The Effective Standard Model after LHC Run I

TL;DR

The paper treats the Standard Model as the low-energy limit of an EFT with dimension-6 operators, encoded by coefficients $\bar{c}_i$, and combines electroweak precision tests with Higgs data, associated-Higgs production kinematics, and triple-gauge couplings to derive model-independent limits after LHC Run I. It develops an expansion formalism that goes beyond $S$ and $T$ to map the full operator basis into observables, and demonstrates the complementarity of LEP EWPTs, Tevatron/Higgs measurements, and LHC TGC data. The authors quantify constraints on a broad set of operators, showing that some coefficients are best constrained by TGCs while others by Higgs data, and they provide first complete bounds on $\bar{c}_{3W}$; they also illustrate the approach with a 2HDM UV completion.

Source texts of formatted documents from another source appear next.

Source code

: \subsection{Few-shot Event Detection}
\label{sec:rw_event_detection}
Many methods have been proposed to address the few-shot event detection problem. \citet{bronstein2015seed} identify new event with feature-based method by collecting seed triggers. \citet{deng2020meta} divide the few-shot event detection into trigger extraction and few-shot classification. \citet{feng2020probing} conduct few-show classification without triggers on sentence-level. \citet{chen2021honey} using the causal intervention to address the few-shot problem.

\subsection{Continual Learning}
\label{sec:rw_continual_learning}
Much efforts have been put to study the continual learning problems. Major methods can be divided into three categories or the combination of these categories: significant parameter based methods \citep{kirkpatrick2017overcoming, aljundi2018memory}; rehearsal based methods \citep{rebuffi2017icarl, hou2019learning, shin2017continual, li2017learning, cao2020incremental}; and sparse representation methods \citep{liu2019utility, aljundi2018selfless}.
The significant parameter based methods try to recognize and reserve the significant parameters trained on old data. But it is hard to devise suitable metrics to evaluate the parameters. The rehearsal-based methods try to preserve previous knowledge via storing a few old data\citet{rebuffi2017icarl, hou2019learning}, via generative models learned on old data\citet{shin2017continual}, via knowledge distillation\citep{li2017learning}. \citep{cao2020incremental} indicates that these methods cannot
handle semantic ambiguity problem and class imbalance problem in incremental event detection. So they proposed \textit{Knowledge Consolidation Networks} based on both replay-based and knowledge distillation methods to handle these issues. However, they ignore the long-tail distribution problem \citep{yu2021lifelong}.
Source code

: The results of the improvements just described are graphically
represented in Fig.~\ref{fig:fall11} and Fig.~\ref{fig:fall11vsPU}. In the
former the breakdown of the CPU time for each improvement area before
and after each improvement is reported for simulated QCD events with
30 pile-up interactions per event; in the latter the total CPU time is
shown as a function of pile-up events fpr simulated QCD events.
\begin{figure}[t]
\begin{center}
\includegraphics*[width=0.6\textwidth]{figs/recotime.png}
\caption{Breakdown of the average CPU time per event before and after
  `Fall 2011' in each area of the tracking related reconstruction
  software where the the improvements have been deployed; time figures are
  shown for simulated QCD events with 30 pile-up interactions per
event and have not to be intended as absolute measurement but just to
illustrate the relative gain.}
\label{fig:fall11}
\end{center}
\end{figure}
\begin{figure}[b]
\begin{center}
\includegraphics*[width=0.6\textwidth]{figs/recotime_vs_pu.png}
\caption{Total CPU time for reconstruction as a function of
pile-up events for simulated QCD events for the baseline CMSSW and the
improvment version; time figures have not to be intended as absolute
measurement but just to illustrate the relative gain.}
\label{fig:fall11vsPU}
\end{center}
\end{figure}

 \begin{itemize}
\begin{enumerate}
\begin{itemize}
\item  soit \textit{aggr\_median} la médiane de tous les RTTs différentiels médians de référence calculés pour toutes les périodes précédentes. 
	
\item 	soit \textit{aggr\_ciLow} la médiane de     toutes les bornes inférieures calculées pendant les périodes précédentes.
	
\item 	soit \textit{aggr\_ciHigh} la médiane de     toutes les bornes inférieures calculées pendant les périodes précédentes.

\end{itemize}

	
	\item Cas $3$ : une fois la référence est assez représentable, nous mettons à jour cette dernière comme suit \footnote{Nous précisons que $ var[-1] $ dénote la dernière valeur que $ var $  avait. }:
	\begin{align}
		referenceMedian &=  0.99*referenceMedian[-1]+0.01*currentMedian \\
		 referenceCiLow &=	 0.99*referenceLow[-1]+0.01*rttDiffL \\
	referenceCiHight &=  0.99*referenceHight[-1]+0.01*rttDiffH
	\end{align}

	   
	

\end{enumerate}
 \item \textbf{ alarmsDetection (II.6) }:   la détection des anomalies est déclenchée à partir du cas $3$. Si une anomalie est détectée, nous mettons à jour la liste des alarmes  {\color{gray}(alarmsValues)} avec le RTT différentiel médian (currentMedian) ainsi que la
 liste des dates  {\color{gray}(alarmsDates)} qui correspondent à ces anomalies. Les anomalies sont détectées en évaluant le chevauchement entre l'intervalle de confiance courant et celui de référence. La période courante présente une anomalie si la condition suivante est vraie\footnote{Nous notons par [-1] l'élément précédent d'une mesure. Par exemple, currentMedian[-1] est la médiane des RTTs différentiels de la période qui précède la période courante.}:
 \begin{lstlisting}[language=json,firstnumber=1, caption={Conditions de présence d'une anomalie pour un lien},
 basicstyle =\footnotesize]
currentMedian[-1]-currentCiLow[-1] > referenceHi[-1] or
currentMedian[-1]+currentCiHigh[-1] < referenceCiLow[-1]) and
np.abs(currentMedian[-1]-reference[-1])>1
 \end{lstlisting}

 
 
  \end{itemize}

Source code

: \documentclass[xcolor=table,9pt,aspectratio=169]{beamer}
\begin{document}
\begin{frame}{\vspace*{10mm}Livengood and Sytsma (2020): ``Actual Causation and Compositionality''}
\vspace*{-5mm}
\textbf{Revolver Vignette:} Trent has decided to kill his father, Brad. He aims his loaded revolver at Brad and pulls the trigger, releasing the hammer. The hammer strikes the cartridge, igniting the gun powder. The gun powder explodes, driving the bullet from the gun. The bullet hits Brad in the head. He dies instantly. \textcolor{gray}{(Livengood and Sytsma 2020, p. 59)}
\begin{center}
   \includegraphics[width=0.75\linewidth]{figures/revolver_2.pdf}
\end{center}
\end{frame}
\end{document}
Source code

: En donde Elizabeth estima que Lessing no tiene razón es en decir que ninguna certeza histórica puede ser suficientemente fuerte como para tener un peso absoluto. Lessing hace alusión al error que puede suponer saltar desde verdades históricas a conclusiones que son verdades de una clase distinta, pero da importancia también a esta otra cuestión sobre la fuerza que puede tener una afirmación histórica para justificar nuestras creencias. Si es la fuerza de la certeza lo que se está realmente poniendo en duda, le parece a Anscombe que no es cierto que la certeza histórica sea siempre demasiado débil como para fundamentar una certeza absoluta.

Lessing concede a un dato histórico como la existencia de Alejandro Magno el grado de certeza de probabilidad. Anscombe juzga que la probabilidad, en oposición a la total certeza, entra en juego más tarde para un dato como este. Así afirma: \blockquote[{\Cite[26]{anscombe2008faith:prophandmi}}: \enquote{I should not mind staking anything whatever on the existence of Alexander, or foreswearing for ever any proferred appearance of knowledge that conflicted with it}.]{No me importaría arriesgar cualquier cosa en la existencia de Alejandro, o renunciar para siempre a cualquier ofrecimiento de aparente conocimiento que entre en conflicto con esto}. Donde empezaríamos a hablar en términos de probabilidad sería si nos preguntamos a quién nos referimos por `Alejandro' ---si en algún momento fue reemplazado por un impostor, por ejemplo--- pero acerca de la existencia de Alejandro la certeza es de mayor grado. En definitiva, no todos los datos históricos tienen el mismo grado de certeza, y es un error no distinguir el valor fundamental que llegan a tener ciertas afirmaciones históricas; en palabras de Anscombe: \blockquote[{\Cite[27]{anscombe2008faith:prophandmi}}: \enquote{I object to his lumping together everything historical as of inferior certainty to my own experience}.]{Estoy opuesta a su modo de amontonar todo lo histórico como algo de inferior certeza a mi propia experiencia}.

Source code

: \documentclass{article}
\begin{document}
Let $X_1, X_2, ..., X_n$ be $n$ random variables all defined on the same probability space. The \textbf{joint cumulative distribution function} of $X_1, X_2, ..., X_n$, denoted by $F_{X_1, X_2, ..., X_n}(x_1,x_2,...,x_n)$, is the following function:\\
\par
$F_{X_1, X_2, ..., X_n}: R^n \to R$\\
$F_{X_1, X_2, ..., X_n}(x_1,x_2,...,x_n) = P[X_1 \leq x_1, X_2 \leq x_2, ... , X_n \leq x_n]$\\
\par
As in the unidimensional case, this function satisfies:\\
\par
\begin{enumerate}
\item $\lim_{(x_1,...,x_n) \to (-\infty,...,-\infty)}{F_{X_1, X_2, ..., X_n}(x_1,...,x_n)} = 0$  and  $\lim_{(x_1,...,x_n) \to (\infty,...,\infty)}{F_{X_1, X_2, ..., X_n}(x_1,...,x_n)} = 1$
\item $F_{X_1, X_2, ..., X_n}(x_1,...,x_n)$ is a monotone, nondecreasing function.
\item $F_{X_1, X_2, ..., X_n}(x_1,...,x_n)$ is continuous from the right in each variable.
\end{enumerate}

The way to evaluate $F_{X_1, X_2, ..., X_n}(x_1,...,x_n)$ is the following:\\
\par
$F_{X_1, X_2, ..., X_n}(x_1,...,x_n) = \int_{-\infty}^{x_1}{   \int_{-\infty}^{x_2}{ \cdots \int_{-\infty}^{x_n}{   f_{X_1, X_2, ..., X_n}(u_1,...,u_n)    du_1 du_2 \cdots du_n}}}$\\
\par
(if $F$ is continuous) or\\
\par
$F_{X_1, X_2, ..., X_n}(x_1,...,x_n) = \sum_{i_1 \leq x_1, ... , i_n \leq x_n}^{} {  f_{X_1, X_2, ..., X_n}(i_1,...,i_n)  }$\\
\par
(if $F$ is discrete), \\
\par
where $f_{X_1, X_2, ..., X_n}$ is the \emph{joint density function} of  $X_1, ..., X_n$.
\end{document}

The analysis emphasizes that the SM remains an effective theory with multi-TeV sensitivity to many dimension-6 operators, and it outlines how Run II data will further sharpen these constraints while probing the EFT's validity in higher-energy regimes.

Abstract

We treat the Standard Model as the low-energy limit of an effective field theory that incorporates higher-dimensional operators to capture the effects of decoupled new physics. We consider the constraints imposed on the coefficients of dimension-6 operators by electroweak precision tests (EWPTs), applying a framework for the effects of dimension-6 operators on electroweak precision tests that is more general than the standard $S,T$ formalism, and use measurements of Higgs couplings and the kinematics of associated Higgs production at the Tevatron and LHC, as well as triple-gauge couplings at the LHC. We highlight the complementarity between EWPTs, Tevatron and LHC measurements in obtaining model-independent limits on the effective Standard Model after LHC Run~1. We illustrate the combined constraints with the example of the two-Higgs doublet model.

Figures (10)

• Figure 1: Results of a $\chi^2$ analysis of $ST$ parameters in EWPTs using the expansion formalism of wellsandzhang. The dotted, dashed and solid contours denote the regions allowed at the $68\%, 95\%,$ and $99\%$ CL, respectively, which may be compared with those of 1209.2716.
• Figure 2: The 95% CL ranges found in analyses of the leptonic observables (left panel) and including also the hadronic observables (right panel). In each case, the upper (green) bars denote single-coefficient fits, and the lower (red) bars denote multi-coefficient fits. The upper-axis should be read $\times \frac{m_W}{v}\sim 1/3$ for $\bar{c}_W + \bar{c}_B$.
• Figure 3: The same-flavour $p_T$ distribution of the leading lepton after the TGC analysis cuts for ATLAS at 8 TeV. The Standard Model distribution is shown in blue with solid lines, and the effect of $\bar{c}_{HW} = 0.1$ is superimposed in green with dashed lines.
• Figure 4: Comparisons between the $\chi^2$ functions from fits to the same-flavour ATLAS distribution including only linear (solid lines) and also quadratic (dashed lines) dependences on the dimension-6 coefficients $\bar{c}_{HW}$ (left panel) and $\bar{c}_{3W}$ (right panel).
• Figure 5: Comparisons of the constraints on the dimension-6 coefficients $\bar{c}_{W}$, $\bar{c}_{HW}$ and $\bar{c}_{HB}$ (top row), $\bar{c}_{g}$, $\bar{c}_{\gamma}$ and $\bar{c}_{3W}$ (middle row), and $\bar{c}_{b}$, $\bar{c}_{t}$ and $\bar{c}_{H}$ (bottom row) provided by the LHC signal-strength data together with the ATLAS 8-TeV (purple lines), the CMS 7- and 8-TeV TGC measurements (blue lines) and their combination (red lines).